Task description: Search the records for the word "nursing" and pick out every line that has it.

Stored data:
# # # # #
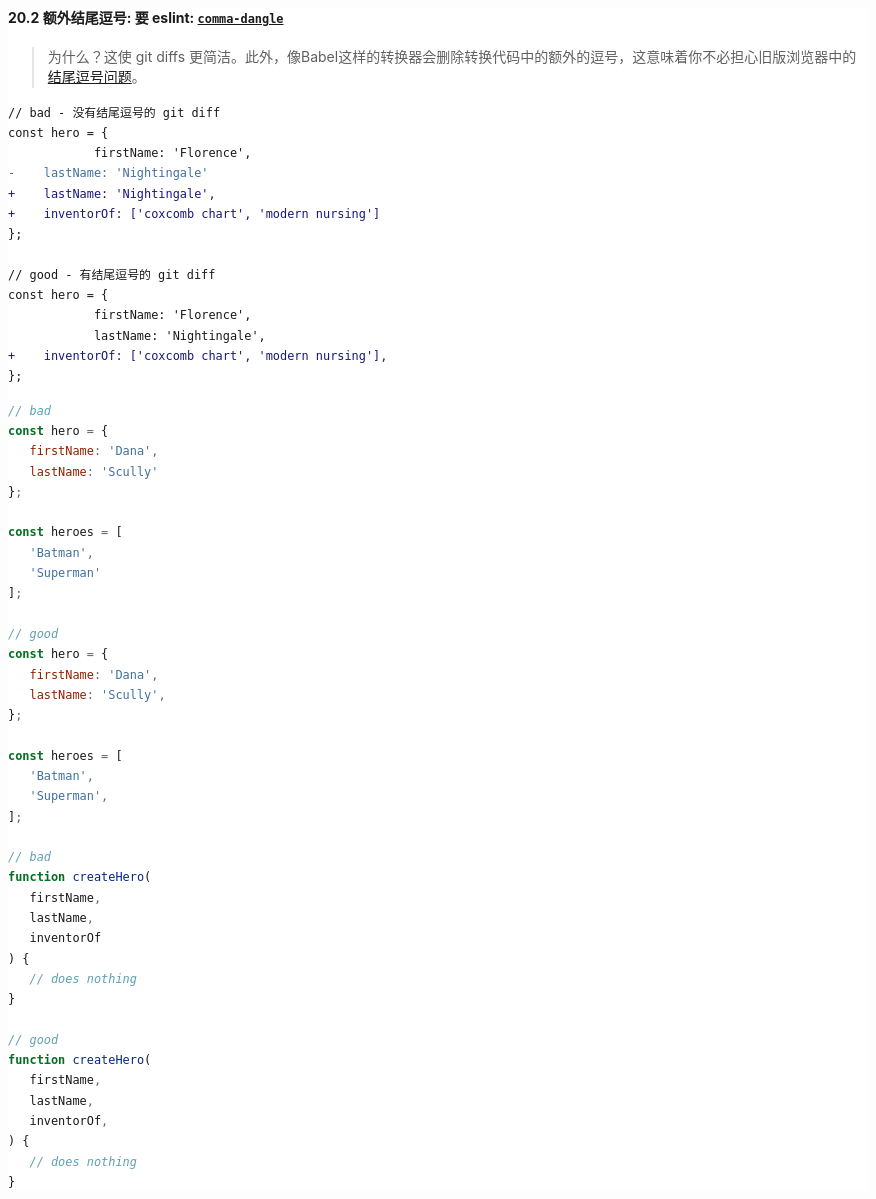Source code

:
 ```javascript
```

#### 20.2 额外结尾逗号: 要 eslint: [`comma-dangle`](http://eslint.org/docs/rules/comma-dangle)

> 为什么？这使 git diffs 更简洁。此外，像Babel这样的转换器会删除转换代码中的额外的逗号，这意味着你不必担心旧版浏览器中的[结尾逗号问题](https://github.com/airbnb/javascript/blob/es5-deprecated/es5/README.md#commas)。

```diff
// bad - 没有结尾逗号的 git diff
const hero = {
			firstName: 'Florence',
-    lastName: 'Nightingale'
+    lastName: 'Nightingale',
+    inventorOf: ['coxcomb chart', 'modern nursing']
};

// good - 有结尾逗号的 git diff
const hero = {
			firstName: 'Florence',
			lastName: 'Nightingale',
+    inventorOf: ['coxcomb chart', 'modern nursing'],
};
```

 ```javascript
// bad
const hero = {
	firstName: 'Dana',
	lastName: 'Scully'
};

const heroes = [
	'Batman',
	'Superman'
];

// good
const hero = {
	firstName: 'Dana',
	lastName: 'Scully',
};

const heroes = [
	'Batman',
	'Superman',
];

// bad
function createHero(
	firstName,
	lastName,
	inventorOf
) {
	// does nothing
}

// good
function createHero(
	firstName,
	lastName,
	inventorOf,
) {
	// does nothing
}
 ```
# # # # #
Result:
+    inventorOf: ['coxcomb chart', 'modern nursing']
+    inventorOf: ['coxcomb chart', 'modern nursing'],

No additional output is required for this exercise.